How smartphones are opening up new career opportunities.
As the post-pandemic work-from-home evolution transforms into a work-from-anywhere revolution, the smartphone has become the passport to previously unimaginable career freedom for young South Africans.
The work-from-anywhere lifestyle, once the preserve of a small and much-envied group of digital nomads who lit up Instagram with photos of themselves toiling on their laptops under palm trees in Thailand, is now within reach of thousands of knowledge- and creative-industry workers.
In South Africa, it’s the workforce Millennials (those aged around 25 – 40) and even young Gen Zs who are leading the charge to embrace this new freedom lifestyle. Freedom to work from almost any location in the world, freedom to work for an employer who may be based in Benoni, Beijing or Bermuda; freedom to be self-employed, freedom to choose flexible working hours.
“This group has working aspirations that previous generations never imagined. The daily commute to an office isn’t for them. They want a flexible work-from-anywhere existence. And it’s the smartphone that is making this possible. If they have a reliable connection and reliable power, they’re good to go,” says Kegan Peffer, CEO of South African tech company Adoozy, a mobile-device power provider that enables people to rent power for their mobile devices while on the go.
Adopting the digital nomad lifestyle
Just how much these younger professionals are adopting this new work ethos is evident from a snap poll conducted among Adoozy’s customers. “One hundred percent of respondents said they were keen on following the digital nomad lifestyle,” Peffer notes.
“In addition, 86% confirmed they use their phone for work-on-the-go – emphasising the smartphone’s progression from an entertainment device and way to connect with family and friends, to being an essential work tool.
“A surprising 78% also told us they aspire to being digital content creators. This shows how our tech- and internet-enabled world is inspiring new and different career choices – occupations that are well suited to the always-connected, on-the-go, work-from-anywhere lifestyle.”
According to Adoozy, the work-from-anywhere ethos is already increasingly evident, with the company seeing a steady increase in demand for its rented power bank technology that keeps mobile phones powered up 24/7. Peffer says rapid advances in signal availability means there will soon be few locations on earth where a digital nomad can’t work from.
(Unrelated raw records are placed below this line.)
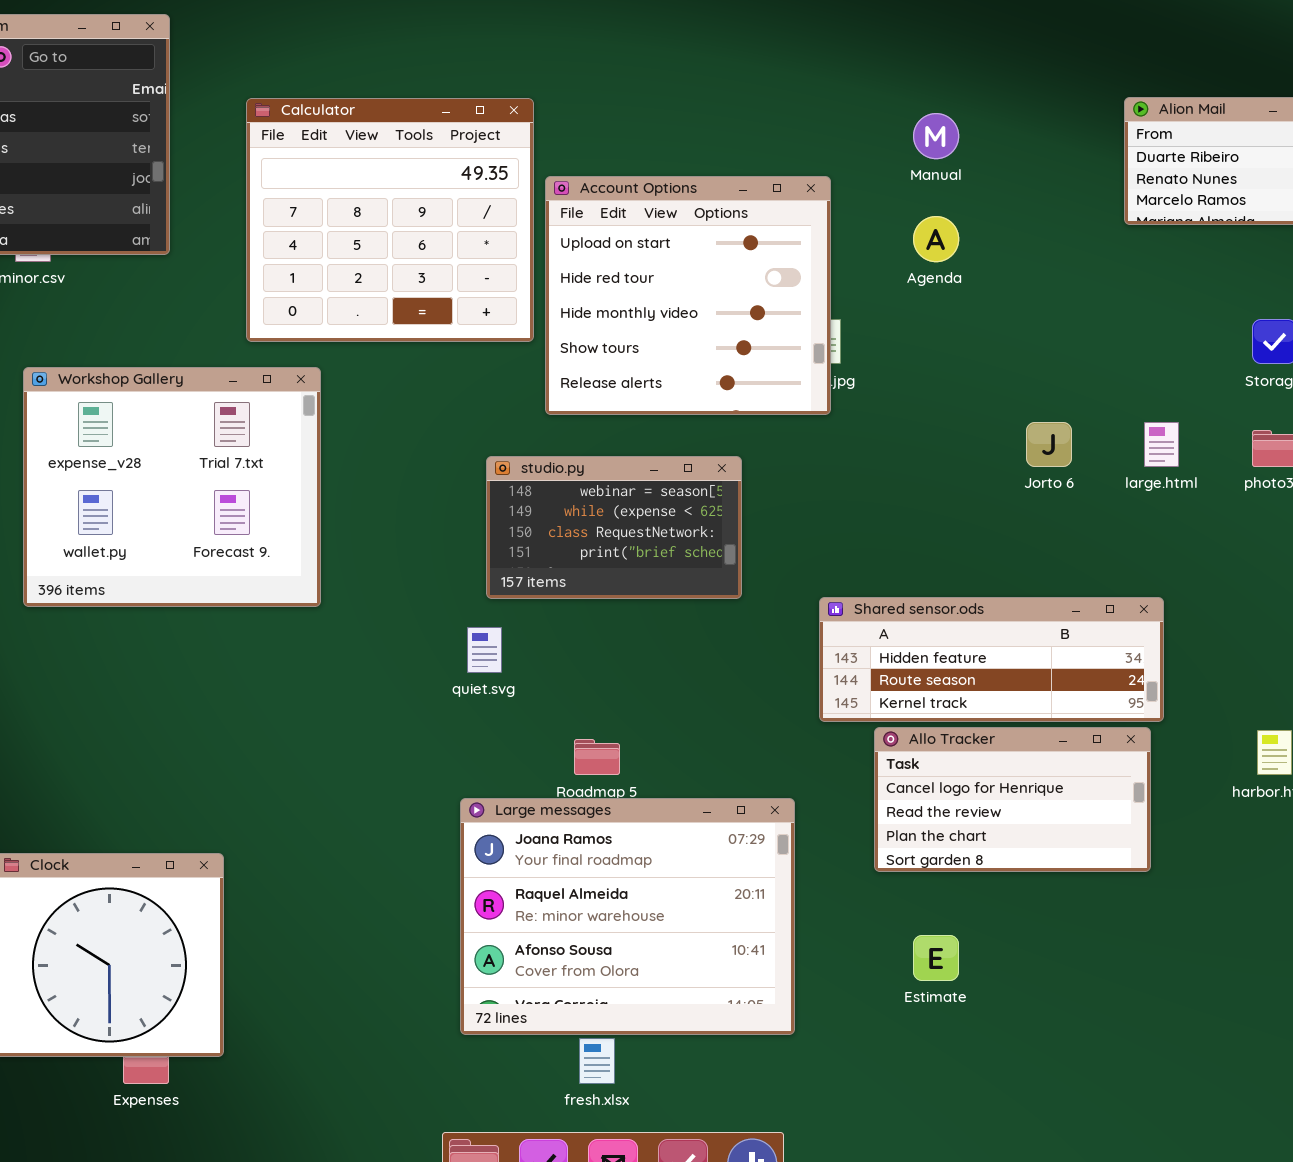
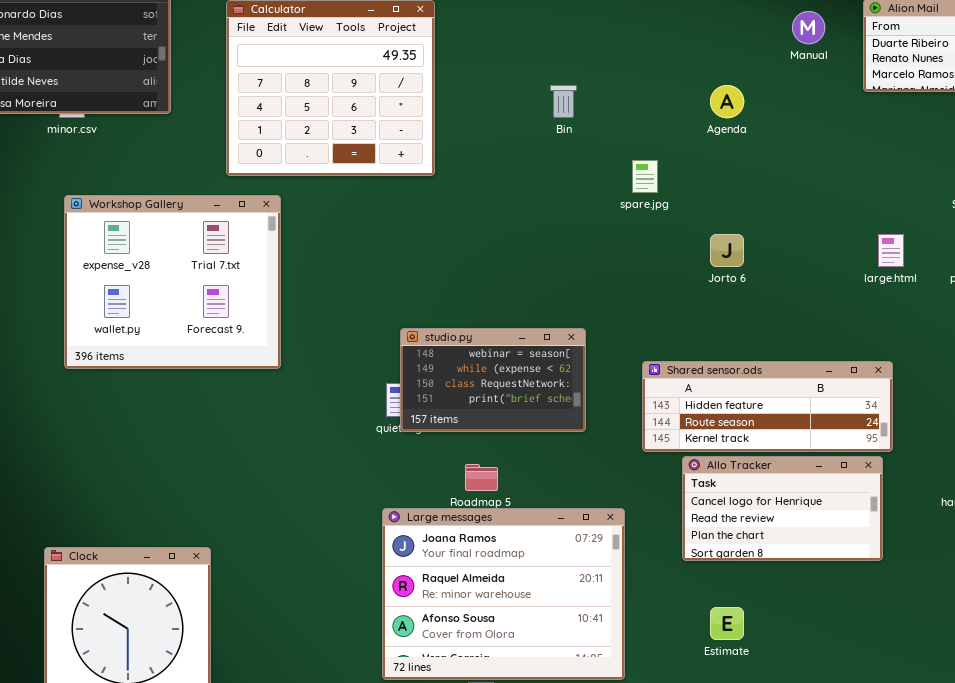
Manual: [913,113,959,159] -> [792,11,825,44], moved
Account Options: [545,176,831,415] -> none, closed
Jorto 6: [1026,422,1072,467] -> [710,234,744,267], moved
studio.py: [486,456,742,599] -> [400,328,586,432], moved

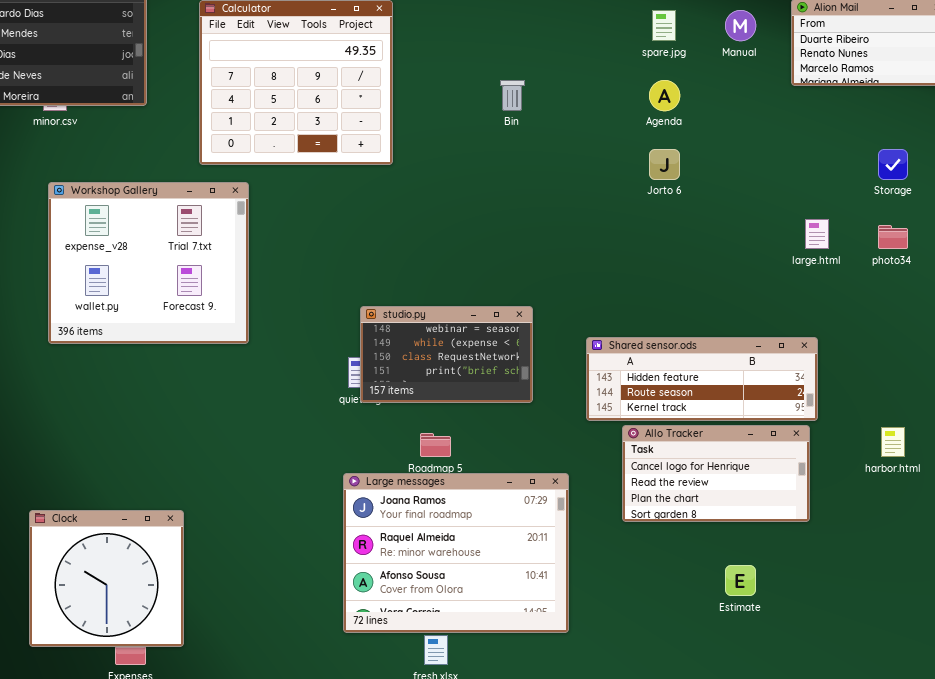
spare.jpg: [632,160,658,193] -> [652,10,676,41], moved
Jorto 6: [710,234,744,267] -> [649,149,680,180], moved
Estimate: [710,607,744,640] -> [725,565,756,596], moved

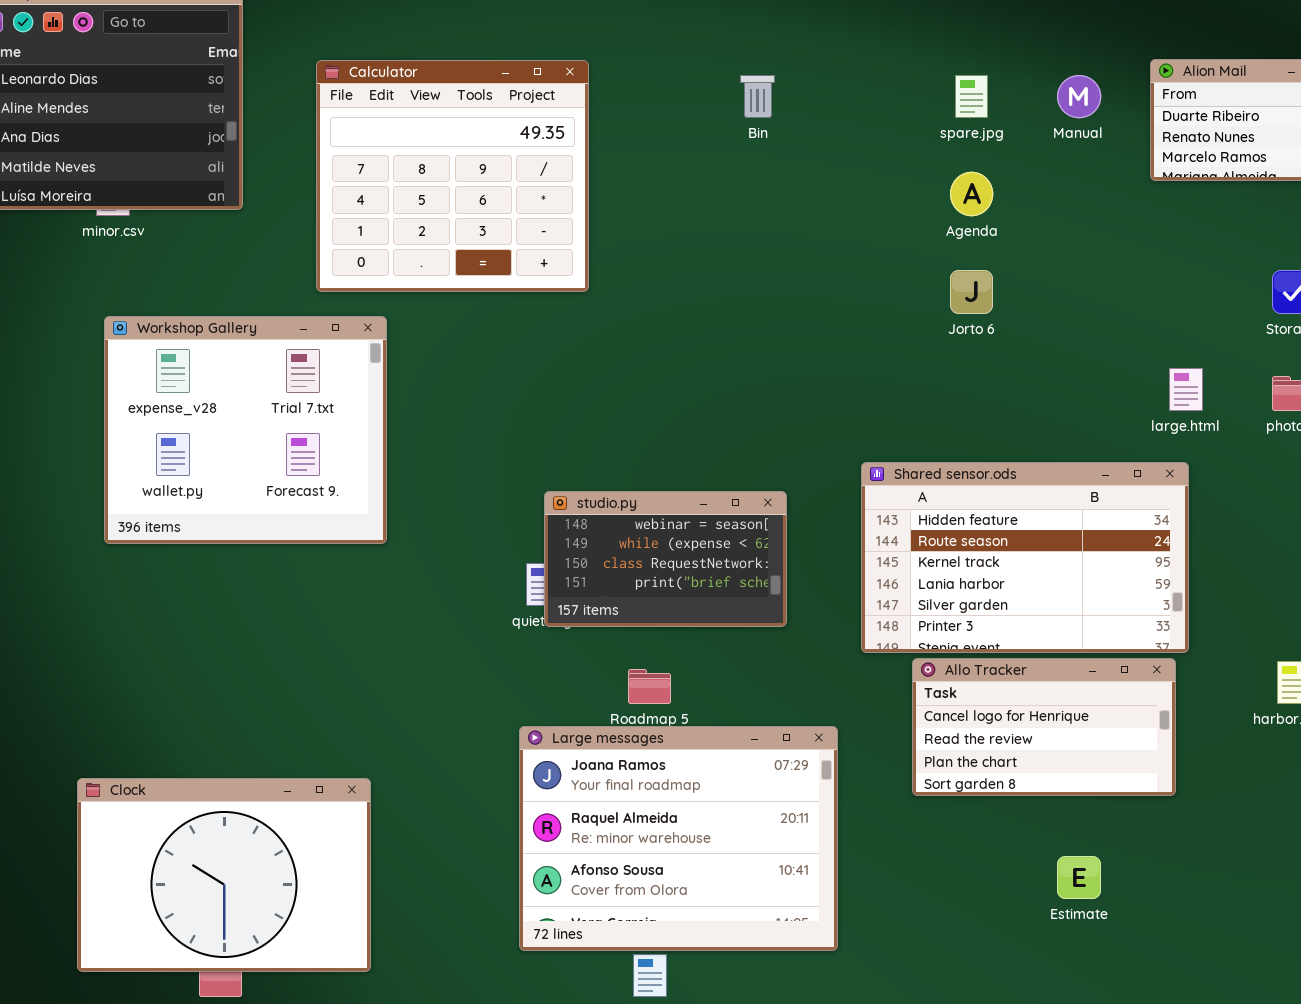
Bin: [500,80,525,111] -> [740,75,775,118], moved
Shared sensor.ods: [586,337,818,421] -> [861,462,1189,653], resized
Clock: [29,510,184,647] -> [77,778,371,972], resized

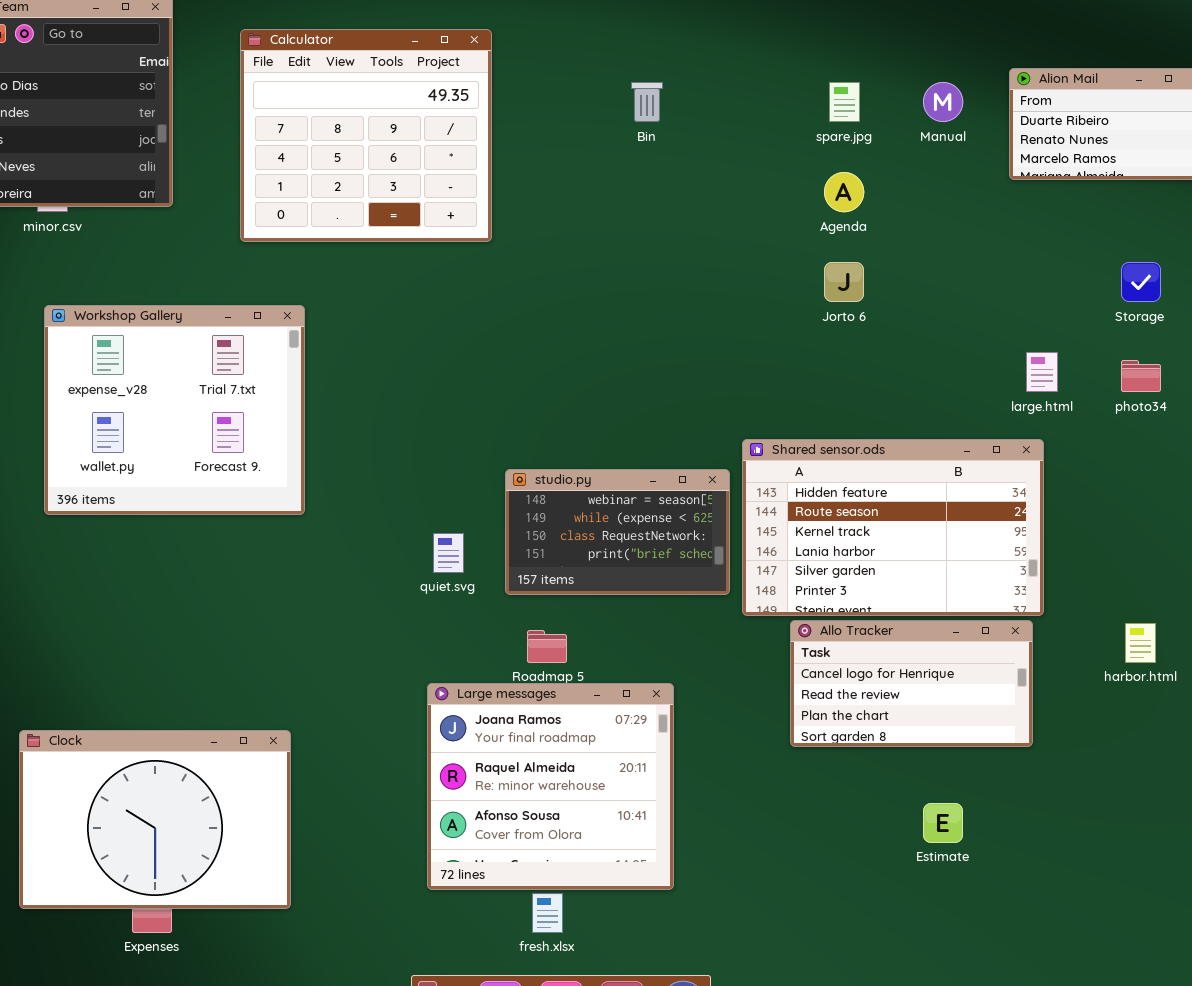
Calculator: [316,60,589,292] -> [240,29,492,242], moved
studio.py: [544,491,787,627] -> [505,469,730,595], moved
Large messages: [519,726,838,951] -> [427,683,674,890], resized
“For example, Tanzania has set up a broadband network that operates at an altitude of 3 720 metres up the slopes of Mount Kilimanjaro. A digital nomad could be on top of Kili and still be connected to their clients. The same is possible on parts of Mount Everest, where high-speed 5G coverage has been available since 2020,” he explains.
New corporate thinking
New corporate thinking is also enabling work-from-anywhere. Airbnb, for example, adopted a live anywhere, work anywhere employment philosophy in 2022, and within a week received more than 1 million visitors to its career page.
Amazon offers online part-time jobs paying up to US$300 a day, where the only requirement is that you have an internet-connected mobile phone. No stipulation of location or working hours.
So great is demand from the world’s growing number of digital nomads for user-friendly locations that Airbnb teamed up with Tourism Cape Town and 19 other international destinations in July 2022 to develop long-stay opportunities that include relaxed visa policies for remote workers.
“The smartphone – allied to new attitudes that emerged from the pandemic – is helping to fundamentally change the way people can work,” says Peffer. “It may be the biggest change since the Industrial Revolution. Perhaps we should be calling it the Freedom Revolution?”